CONTEXT: Using laser light to "trap" a single molecule and study its movement under a microscope, investigators at Stanford University have produced the strongest evidence yet that RNA polymerase (RNAP), the enzyme that copies genes from DNA onto RNA, has a proofreading mechanism that permits error correction.

RESULTS: In a series of studies involving single RNAP molecules from Escherichia coli, scientists found that RNAP moves along DNA in fits and starts, pausing up to 1000 times in the course of copying DNA to RNA. The majority of the pauses last between one and five seconds, but about 3% last from 20 seconds to 30 minutes.

The long pauses occur only during backtracking, the hypothetical proofreading mechanism that allows RNAP to correct errors in the copying process. The reason for the short pauses remains unknown. Findings were published in Dec. 11, 2003 issue of Nature.

IMAGE: Joshua Shaevitz, a physics graduate student at Stanford, and colleagues used 2D optical force clamps to create a laser trap that allowed them to follow a single molecule of RNAP as it traversed a DNA molecule. Two beads (blue) were held in separate optical traps (red). The smaller bead (right) was bound to a simple molecule of RNA, while the larger bead was bound to the downstream end of the DNA by noncovalent linkages (yellow). During transcriptional elongation, the beads can be seen pulled together without magnification. (Provided by J. Shaevitz, reprinted with permission from Nature)
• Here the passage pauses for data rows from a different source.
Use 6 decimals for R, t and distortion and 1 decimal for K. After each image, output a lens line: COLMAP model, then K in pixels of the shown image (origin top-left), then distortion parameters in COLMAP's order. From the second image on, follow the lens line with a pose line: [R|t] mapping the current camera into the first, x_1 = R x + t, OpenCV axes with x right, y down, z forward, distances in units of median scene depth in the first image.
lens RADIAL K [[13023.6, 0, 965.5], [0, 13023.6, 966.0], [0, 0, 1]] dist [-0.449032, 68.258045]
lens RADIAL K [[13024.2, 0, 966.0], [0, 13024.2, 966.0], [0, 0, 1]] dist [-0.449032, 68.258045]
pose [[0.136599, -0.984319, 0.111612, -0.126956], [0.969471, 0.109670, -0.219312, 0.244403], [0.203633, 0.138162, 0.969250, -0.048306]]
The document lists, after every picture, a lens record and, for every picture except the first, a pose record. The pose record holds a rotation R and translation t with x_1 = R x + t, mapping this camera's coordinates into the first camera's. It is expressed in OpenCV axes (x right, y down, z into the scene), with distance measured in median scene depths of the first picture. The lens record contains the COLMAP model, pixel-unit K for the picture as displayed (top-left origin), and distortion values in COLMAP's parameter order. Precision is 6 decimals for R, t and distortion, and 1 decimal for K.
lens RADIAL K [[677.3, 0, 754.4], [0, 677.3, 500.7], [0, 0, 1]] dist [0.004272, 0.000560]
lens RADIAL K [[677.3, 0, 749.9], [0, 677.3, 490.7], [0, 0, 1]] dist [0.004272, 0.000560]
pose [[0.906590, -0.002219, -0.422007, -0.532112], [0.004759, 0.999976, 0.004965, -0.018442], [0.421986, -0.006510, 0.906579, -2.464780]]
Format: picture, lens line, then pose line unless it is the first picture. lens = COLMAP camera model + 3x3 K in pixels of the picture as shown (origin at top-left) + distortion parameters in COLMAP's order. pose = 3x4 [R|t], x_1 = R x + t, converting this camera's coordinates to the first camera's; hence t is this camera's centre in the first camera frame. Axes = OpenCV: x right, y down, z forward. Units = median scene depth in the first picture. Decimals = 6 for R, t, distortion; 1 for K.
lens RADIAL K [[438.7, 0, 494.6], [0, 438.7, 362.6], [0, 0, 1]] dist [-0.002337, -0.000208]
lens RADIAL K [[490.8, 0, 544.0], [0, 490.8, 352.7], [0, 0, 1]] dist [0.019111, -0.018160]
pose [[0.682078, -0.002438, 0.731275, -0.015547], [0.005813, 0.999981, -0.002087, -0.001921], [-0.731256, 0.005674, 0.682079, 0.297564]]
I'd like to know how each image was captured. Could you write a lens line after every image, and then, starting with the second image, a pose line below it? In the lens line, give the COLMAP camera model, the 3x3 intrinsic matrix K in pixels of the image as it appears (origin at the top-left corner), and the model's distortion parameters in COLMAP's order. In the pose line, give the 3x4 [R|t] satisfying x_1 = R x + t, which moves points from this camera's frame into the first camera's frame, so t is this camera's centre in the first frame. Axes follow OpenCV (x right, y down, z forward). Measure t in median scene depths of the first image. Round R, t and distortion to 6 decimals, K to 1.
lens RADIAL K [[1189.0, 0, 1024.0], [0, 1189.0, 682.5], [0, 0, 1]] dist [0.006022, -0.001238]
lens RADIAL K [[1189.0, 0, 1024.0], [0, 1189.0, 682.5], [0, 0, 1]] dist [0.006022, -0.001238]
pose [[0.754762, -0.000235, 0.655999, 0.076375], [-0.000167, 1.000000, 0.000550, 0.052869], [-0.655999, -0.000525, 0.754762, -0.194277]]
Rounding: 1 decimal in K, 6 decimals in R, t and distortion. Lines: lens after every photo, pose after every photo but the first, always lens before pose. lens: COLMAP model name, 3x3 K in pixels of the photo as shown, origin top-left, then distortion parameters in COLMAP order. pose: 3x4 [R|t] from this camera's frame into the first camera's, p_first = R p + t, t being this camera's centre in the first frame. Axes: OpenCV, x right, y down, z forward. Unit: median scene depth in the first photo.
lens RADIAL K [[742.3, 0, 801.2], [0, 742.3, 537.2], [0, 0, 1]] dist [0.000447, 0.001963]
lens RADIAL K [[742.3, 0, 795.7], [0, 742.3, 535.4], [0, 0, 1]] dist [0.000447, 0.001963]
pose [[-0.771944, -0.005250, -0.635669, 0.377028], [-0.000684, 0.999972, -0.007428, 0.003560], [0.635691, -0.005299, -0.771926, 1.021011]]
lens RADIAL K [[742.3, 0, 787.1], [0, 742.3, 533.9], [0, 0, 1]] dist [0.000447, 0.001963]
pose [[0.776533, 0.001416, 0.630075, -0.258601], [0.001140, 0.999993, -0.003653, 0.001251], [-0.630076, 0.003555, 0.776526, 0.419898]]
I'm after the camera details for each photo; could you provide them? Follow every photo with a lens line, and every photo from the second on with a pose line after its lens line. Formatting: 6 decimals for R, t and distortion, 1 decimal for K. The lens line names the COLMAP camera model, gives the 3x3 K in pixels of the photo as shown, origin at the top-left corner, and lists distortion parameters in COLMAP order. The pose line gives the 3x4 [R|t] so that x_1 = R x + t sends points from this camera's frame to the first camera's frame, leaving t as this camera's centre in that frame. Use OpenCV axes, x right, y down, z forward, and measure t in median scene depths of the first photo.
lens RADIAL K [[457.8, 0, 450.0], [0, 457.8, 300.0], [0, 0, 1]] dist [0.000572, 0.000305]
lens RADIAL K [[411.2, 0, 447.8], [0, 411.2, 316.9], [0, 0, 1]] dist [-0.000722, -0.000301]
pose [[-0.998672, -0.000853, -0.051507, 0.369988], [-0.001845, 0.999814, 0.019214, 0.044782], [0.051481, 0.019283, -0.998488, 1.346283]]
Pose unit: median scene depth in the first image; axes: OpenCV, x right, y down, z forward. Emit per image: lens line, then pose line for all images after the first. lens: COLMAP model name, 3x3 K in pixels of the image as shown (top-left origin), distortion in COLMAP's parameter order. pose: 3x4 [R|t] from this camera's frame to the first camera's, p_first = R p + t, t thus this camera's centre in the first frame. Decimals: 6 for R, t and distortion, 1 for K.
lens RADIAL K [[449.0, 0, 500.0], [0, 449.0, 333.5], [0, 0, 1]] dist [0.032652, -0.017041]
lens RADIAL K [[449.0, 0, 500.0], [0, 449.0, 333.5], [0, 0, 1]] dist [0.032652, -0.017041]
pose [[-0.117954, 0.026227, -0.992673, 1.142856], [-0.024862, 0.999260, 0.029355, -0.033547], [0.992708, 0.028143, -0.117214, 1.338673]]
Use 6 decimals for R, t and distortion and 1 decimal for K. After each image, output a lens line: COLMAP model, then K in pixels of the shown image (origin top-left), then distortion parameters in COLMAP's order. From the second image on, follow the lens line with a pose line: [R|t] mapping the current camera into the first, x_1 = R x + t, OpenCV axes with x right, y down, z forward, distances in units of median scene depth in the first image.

IMPLICATIONS: The few base-pair backtracking measurements made by the group were the smallest ever made on single molecules, according to Shaevitz. The technique pushes the resolution limit for visualizing single-protein motors as they move along a single substrate.

"Our main conclusion is that RNA polymerase is possibly able to correct mistakes it makes in the RNA it is producing," Shaevitz said. "If something goes wrong in the copying process, then the wrong genetic message is created, and that leads to production of the wrong proteins and diseased cells."